Uyuşturucu veya Uyarıcı Madde Kullanımına Alenen Özendirme Suçu

Uyuşturucu veya uyarıcı madde kullanılmasını alenen özendirme suçu
 

Uyuşturucu veya Uyarıcı Madde Kullanılmasını Alenen Özendirme Suçu ‘nu düzenleyen Türk Ceza Kanunu’ nun 190. Maddesi’ nin 2. Fıkrası:

Uyuşturucu veya uyarıcı madde kullanılmasını alenen özendiren veya bu nitelikte yayın yapan kişi, beş yıldan on yıla kadar hapis ve bin günden onbin güne kadar adlî para cezası ile cezalandırılır” şeklinde düzenlenmiştir.
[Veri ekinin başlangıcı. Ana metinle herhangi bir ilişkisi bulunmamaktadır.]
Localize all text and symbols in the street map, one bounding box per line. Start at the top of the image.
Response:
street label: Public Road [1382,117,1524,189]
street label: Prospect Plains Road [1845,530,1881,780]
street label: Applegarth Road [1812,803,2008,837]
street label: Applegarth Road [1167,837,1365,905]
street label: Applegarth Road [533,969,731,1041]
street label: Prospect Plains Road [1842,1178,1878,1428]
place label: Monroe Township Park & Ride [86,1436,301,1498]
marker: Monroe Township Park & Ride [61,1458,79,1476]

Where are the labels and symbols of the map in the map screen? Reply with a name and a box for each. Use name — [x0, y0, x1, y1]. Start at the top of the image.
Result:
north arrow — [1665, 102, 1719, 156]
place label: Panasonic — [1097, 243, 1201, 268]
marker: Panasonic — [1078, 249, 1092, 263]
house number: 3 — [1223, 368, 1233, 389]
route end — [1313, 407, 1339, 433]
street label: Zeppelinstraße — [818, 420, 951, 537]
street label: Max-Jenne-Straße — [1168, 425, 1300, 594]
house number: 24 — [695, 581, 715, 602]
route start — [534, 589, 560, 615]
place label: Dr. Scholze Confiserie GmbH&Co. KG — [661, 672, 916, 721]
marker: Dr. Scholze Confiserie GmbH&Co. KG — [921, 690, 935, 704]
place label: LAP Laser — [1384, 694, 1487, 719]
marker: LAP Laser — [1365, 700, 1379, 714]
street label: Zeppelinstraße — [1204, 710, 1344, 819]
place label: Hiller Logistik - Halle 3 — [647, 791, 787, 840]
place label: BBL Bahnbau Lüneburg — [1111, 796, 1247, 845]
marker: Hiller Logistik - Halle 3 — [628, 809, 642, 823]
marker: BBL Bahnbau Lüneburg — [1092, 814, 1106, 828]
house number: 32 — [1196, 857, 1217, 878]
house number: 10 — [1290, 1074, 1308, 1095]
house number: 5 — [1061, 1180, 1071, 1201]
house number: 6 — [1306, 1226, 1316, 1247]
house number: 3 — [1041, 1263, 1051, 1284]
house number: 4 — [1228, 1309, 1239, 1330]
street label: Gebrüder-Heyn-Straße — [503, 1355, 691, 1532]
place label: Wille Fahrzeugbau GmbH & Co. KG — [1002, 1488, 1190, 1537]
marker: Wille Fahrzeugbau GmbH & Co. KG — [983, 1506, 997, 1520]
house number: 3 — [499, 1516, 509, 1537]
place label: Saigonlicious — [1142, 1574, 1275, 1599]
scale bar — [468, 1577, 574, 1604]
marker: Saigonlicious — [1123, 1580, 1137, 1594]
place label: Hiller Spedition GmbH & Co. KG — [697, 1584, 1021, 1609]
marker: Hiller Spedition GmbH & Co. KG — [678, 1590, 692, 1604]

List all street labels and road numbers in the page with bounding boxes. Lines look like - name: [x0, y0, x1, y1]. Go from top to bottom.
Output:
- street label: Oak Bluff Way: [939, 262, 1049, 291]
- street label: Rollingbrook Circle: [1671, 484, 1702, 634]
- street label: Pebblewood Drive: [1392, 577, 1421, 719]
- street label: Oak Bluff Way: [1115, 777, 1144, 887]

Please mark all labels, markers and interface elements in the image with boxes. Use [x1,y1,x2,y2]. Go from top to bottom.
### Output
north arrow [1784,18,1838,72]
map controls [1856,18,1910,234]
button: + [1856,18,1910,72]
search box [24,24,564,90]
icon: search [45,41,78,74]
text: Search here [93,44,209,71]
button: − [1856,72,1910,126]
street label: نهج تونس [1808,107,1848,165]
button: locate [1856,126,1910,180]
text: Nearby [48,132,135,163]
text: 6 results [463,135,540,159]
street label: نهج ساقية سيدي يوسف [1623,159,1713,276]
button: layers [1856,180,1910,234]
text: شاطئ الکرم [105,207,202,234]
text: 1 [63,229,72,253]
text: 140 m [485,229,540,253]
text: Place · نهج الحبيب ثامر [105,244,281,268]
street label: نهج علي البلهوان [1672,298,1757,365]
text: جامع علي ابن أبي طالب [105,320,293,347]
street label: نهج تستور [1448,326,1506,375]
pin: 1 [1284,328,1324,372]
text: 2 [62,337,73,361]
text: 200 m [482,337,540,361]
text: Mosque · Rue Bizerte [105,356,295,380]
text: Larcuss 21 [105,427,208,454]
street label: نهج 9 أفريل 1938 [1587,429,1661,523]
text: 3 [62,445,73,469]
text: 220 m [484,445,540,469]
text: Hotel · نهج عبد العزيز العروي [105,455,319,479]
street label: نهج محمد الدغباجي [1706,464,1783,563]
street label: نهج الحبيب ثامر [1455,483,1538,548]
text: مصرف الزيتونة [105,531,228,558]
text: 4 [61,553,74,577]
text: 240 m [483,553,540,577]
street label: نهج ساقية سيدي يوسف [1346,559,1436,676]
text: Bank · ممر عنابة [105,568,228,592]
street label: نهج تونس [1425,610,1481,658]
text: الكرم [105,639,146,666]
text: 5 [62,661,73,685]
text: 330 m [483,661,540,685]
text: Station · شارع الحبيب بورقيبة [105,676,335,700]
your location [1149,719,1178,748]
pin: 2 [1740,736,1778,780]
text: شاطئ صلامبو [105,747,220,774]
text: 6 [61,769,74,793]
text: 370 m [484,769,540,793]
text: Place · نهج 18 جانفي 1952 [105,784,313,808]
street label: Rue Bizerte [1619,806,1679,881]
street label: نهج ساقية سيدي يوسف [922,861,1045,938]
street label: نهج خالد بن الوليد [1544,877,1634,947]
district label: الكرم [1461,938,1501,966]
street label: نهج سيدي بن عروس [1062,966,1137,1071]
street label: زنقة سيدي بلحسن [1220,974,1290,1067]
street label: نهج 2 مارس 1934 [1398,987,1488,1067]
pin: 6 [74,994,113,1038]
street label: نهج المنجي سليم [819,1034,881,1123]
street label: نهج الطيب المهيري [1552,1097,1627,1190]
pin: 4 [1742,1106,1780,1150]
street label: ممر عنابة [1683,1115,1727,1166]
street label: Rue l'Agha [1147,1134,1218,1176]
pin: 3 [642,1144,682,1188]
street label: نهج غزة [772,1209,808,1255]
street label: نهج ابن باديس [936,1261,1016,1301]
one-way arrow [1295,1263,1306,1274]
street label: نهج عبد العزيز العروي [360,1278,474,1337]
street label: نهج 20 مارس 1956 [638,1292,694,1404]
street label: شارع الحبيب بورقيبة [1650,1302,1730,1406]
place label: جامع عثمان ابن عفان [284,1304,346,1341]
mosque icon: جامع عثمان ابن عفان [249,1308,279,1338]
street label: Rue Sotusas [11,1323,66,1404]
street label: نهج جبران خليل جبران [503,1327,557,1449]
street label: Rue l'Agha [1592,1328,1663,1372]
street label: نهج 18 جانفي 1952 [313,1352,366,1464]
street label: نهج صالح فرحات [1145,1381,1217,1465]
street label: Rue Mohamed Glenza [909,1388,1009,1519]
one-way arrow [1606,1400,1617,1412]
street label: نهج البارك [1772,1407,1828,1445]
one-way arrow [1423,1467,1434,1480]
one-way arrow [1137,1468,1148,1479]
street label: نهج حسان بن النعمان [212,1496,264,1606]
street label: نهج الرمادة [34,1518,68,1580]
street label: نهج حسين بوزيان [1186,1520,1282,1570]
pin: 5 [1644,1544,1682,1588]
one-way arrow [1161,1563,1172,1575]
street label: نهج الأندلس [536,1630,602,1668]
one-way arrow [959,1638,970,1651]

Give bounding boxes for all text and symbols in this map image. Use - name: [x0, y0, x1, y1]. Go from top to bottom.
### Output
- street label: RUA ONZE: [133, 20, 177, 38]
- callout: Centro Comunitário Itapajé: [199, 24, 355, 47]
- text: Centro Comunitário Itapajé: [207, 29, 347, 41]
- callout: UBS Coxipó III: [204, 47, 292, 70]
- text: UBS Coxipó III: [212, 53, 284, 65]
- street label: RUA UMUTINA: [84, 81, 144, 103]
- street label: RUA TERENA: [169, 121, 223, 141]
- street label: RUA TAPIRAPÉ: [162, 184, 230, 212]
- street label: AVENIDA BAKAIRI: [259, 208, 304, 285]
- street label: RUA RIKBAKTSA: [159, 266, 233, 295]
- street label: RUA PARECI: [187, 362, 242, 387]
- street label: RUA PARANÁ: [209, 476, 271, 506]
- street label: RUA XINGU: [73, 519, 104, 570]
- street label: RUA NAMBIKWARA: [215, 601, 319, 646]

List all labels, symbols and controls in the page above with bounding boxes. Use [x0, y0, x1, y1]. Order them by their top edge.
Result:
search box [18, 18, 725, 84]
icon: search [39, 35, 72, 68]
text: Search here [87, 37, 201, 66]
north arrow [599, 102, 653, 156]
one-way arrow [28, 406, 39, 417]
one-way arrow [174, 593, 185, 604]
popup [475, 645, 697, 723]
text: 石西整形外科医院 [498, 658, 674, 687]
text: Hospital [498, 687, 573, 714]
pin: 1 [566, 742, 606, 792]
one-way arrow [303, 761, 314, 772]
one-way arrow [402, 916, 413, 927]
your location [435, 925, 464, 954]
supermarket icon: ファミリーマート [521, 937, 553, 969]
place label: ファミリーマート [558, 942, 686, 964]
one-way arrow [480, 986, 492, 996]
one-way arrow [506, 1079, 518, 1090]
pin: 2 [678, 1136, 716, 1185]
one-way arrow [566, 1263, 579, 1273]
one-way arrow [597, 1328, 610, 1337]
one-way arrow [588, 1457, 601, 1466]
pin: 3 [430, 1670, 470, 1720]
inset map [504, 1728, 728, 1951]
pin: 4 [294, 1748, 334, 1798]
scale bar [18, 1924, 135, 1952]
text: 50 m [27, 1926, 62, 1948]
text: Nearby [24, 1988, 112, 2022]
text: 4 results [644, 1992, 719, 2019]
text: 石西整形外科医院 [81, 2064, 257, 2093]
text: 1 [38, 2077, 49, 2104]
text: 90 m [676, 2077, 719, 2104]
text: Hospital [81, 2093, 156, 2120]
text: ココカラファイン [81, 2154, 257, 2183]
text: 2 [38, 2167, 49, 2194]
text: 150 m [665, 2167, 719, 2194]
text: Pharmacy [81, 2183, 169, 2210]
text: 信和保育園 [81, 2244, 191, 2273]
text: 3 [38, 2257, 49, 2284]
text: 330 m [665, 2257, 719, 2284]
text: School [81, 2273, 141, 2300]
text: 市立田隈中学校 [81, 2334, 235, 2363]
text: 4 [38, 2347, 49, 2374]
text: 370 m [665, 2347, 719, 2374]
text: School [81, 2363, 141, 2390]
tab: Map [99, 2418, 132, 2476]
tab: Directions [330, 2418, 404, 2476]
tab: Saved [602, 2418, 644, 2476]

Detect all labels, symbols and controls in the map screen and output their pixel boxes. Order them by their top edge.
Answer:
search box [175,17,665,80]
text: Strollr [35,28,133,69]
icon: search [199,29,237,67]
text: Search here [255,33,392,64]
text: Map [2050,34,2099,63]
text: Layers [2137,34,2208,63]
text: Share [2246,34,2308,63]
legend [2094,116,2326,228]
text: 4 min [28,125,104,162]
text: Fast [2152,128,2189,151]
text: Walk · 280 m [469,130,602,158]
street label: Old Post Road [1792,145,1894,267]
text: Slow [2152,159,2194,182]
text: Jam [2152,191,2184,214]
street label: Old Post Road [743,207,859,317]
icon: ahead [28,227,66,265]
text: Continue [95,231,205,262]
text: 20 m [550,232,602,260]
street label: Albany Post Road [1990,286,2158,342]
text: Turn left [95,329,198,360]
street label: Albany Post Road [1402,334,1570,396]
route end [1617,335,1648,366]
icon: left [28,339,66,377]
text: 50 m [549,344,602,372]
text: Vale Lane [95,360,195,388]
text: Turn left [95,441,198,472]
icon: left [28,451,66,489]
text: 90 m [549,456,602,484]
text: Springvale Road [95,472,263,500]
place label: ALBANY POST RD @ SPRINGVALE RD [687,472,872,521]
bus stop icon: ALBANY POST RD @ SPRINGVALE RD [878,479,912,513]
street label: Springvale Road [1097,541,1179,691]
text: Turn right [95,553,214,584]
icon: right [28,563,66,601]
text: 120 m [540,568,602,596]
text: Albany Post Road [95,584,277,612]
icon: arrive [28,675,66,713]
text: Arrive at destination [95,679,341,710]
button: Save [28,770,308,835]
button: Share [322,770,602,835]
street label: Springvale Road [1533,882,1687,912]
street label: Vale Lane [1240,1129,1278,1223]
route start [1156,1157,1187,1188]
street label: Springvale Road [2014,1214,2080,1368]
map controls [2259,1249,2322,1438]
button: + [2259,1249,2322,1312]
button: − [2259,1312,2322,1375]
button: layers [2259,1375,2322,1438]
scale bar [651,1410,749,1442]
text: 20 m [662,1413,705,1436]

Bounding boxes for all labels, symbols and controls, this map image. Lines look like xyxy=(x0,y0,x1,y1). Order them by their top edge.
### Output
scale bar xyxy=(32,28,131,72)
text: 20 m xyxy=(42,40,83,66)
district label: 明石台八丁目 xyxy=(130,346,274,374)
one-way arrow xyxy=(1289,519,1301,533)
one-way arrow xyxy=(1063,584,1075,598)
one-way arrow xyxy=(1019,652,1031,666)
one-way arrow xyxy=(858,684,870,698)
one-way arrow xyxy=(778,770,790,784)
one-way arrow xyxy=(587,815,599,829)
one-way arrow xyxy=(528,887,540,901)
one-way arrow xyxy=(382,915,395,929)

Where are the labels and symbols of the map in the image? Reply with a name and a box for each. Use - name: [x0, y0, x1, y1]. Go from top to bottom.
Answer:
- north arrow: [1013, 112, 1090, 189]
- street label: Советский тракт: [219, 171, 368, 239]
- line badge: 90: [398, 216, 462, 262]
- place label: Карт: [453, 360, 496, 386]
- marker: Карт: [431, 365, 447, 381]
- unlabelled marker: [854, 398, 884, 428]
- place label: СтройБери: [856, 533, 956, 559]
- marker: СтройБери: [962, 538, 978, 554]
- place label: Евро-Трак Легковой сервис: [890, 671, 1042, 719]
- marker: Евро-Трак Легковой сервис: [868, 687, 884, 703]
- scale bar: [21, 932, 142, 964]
Bu maddeye göre tarif olunan suç, uyuşturucu veya uyarıcı madde kullanılmasını alenen özendirme veya bu nitelikte yayın yapmaktır.

Uyuşturucu veya Uyarıcı Madde Kullanılmasını Alenen Özendirme Suçun Unsurları

Bu suçunun oluşabilmesi için madde kullanımına özendirme olması gerekmektedir. Fiil, başkalarında uyuşturucu madde kullanmaya istek uyandırmalı ya da bu niteliği taşımalıdır. Özendirme, sözlü ya da görsel dahi gerçekleştirilebilir.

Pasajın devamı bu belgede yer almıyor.